Problem:
Output the lines below exactly, please, from the first line until the line with "онує бізнес щодо", counting both.

Data records

· · · ·

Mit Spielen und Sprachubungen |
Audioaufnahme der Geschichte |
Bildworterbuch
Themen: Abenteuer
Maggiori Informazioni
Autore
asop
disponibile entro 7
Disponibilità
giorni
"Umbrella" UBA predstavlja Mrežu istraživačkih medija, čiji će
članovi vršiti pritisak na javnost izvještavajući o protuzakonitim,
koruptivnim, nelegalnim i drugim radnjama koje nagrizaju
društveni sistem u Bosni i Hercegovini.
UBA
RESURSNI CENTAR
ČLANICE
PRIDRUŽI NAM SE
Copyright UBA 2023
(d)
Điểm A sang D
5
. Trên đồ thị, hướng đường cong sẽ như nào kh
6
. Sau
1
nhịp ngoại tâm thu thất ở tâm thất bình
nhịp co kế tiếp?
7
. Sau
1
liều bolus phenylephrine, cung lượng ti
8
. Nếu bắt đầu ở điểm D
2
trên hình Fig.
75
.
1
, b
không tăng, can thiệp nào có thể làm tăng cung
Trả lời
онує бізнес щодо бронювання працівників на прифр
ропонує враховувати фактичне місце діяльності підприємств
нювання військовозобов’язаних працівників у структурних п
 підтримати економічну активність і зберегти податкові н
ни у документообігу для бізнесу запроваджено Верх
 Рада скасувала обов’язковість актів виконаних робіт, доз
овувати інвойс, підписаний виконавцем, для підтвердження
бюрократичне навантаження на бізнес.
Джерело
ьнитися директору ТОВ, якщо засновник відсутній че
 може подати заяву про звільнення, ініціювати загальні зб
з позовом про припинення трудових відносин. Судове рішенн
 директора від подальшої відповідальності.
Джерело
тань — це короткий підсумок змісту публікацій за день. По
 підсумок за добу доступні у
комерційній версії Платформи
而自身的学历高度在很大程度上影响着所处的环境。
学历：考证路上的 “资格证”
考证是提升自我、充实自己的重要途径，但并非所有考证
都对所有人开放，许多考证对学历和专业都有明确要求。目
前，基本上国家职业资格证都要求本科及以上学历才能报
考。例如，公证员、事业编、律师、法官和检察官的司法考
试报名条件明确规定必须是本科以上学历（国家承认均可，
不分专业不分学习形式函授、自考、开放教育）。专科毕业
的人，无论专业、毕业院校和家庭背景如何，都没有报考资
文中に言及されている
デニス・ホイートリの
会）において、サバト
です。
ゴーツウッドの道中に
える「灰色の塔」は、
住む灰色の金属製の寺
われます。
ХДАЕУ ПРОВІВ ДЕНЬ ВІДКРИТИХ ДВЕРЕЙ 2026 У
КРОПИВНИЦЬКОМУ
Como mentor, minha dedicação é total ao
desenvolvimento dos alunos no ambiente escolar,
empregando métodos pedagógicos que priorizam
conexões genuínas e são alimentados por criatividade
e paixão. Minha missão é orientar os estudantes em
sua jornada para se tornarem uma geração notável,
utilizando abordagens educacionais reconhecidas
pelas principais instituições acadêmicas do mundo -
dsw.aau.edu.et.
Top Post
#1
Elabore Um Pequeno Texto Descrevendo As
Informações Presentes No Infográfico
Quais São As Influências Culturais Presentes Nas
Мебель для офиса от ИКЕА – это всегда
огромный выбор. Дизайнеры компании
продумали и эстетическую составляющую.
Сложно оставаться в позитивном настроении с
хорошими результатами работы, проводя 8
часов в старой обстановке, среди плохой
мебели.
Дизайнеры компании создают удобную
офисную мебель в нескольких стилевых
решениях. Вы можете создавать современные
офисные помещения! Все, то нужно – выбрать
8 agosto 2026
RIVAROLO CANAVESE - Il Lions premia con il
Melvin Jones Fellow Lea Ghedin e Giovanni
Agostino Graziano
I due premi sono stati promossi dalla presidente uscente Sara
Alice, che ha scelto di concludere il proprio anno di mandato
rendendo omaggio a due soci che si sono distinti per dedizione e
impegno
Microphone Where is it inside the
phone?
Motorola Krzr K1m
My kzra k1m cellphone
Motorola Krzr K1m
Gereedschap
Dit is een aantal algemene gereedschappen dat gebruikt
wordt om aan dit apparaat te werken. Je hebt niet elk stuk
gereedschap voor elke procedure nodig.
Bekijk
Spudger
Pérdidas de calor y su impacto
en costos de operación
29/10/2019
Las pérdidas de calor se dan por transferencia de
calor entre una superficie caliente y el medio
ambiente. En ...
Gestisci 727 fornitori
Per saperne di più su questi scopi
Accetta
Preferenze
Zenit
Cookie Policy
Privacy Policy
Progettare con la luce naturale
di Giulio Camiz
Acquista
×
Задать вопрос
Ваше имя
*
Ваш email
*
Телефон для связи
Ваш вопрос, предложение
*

· · · ·

Completed task:
Mit Spielen und Sprachubungen |
Audioaufnahme der Geschichte |
Bildworterbuch
Themen: Abenteuer
Maggiori Informazioni
Autore
asop
disponibile entro 7
Disponibilità
giorni
"Umbrella" UBA predstavlja Mrežu istraživačkih medija, čiji će
članovi vršiti pritisak na javnost izvještavajući o protuzakonitim,
koruptivnim, nelegalnim i drugim radnjama koje nagrizaju
društveni sistem u Bosni i Hercegovini.
UBA
RESURSNI CENTAR
ČLANICE
PRIDRUŽI NAM SE
Copyright UBA 2023
(d)
Điểm A sang D
5
. Trên đồ thị, hướng đường cong sẽ như nào kh
6
. Sau
1
nhịp ngoại tâm thu thất ở tâm thất bình
nhịp co kế tiếp?
7
. Sau
1
liều bolus phenylephrine, cung lượng ti
8
. Nếu bắt đầu ở điểm D
2
trên hình Fig.
75
.
1
, b
không tăng, can thiệp nào có thể làm tăng cung
Trả lời
онує бізнес щодо бронювання працівників на прифр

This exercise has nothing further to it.